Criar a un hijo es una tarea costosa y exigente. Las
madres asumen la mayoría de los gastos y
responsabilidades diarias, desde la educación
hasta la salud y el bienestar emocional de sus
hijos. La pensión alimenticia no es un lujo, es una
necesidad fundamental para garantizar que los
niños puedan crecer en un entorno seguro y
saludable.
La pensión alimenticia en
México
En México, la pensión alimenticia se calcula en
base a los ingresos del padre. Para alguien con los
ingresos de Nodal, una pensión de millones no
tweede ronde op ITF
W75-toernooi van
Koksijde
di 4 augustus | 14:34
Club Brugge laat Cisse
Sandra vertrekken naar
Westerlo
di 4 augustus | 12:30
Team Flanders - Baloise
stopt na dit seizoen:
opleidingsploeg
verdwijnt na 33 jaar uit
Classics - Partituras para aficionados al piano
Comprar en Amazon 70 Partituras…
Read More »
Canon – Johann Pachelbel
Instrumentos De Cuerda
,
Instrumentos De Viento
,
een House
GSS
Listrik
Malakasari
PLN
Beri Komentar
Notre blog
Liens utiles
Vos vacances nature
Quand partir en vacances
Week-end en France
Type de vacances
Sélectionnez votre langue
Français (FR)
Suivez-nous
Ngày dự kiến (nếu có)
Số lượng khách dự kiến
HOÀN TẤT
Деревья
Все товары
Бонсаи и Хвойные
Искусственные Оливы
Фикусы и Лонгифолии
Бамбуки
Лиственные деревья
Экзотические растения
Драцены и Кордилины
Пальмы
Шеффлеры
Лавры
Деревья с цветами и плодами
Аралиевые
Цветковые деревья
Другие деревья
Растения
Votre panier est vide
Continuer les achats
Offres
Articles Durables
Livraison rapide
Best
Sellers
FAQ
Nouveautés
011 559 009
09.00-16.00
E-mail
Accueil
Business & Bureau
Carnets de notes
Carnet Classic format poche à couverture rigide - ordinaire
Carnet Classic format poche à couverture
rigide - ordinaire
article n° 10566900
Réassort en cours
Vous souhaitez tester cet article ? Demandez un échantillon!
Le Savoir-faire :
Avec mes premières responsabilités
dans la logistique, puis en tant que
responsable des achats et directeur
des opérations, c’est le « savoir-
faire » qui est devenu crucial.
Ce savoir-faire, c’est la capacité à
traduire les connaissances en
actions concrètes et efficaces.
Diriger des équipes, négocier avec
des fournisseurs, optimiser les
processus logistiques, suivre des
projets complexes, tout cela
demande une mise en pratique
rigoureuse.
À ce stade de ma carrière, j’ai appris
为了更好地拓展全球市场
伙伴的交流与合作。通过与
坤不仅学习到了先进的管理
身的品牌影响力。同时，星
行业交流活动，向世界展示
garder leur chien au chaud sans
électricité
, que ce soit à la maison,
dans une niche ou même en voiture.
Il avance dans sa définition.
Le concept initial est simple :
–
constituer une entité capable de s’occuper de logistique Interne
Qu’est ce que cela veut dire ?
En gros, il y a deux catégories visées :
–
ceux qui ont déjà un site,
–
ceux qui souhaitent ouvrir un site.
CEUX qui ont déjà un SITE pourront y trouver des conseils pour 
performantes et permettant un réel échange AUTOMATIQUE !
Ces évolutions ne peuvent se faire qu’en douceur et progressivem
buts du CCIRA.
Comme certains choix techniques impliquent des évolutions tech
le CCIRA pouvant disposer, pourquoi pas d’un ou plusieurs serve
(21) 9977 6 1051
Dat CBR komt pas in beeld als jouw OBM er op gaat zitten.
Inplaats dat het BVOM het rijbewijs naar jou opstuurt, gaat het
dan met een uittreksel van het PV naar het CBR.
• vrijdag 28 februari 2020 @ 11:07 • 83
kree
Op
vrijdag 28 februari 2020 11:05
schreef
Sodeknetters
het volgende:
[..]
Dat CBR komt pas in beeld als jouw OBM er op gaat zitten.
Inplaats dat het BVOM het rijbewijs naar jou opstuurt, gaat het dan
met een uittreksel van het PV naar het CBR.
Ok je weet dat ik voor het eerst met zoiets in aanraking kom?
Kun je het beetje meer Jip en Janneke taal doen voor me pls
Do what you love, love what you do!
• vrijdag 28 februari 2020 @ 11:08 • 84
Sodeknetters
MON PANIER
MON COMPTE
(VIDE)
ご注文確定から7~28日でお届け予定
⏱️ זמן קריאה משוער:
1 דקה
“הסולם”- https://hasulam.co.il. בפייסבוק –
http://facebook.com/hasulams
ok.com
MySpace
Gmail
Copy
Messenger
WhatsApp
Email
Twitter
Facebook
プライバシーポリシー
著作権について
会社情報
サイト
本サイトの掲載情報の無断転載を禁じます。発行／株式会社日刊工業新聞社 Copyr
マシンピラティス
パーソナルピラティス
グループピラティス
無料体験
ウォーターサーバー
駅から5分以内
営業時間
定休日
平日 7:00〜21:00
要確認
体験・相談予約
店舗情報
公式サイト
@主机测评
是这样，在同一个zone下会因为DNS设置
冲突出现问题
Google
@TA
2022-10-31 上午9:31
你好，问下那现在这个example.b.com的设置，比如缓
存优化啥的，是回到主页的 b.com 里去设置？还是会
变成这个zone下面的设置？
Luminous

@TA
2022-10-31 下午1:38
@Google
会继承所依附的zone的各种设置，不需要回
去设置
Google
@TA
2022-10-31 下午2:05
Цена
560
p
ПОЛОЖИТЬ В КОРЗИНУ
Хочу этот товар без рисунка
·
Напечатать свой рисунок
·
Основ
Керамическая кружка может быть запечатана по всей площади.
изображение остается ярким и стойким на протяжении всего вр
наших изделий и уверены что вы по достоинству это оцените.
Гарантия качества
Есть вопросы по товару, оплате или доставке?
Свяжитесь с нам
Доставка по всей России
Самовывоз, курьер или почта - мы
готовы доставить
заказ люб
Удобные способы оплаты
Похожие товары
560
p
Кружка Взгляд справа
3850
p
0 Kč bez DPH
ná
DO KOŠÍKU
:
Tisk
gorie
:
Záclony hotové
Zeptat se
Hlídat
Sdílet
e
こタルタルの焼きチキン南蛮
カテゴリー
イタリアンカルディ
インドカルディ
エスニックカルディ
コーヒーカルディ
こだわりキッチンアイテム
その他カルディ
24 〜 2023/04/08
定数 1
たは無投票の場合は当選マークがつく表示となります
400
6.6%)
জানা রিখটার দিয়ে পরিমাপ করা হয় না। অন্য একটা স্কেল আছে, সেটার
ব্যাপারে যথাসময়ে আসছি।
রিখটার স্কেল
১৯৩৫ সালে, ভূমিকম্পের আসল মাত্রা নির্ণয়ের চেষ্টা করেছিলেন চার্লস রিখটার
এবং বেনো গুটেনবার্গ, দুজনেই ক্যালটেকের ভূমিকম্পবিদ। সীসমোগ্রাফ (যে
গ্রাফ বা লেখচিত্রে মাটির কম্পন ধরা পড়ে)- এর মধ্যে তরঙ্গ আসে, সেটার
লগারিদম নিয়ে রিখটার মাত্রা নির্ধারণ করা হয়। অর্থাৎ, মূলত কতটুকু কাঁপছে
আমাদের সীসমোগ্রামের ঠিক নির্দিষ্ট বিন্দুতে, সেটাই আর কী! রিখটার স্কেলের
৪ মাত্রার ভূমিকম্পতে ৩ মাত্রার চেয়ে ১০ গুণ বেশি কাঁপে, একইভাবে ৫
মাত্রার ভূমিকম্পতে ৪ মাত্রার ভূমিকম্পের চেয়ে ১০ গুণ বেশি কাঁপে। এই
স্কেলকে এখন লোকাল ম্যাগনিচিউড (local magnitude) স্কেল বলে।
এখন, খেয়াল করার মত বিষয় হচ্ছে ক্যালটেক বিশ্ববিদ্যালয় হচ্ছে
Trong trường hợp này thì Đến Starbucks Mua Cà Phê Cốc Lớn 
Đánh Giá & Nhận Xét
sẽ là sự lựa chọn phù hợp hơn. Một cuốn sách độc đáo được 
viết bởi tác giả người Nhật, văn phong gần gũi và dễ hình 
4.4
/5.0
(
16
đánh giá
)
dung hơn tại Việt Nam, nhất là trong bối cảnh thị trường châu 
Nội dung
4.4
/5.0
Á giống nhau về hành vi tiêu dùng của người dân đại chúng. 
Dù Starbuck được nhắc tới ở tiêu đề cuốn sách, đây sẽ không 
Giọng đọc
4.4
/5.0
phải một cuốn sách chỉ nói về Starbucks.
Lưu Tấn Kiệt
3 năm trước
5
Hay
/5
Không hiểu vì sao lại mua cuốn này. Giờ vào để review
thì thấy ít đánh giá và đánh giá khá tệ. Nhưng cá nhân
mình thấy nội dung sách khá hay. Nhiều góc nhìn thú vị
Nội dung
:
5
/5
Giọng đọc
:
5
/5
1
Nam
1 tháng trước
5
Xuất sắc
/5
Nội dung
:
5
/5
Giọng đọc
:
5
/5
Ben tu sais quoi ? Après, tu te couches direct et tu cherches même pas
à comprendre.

__Task brief__
Update the stretch from the start of the items through the line containing "verdwijnt na 33 jaar uit" so that every "pensión alimenticia" becomes "cuota alimentaria", leaving the rest unchanged.

__Task result__
Criar a un hijo es una tarea costosa y exigente. Las
madres asumen la mayoría de los gastos y
responsabilidades diarias, desde la educación
hasta la salud y el bienestar emocional de sus
hijos. La cuota alimentaria no es un lujo, es una
necesidad fundamental para garantizar que los
niños puedan crecer en un entorno seguro y
saludable.
La cuota alimentaria en
México
En México, la cuota alimentaria se calcula en
base a los ingresos del padre. Para alguien con los
ingresos de Nodal, una pensión de millones no
tweede ronde op ITF
W75-toernooi van
Koksijde
di 4 augustus | 14:34
Club Brugge laat Cisse
Sandra vertrekken naar
Westerlo
di 4 augustus | 12:30
Team Flanders - Baloise
stopt na dit seizoen:
opleidingsploeg
verdwijnt na 33 jaar uit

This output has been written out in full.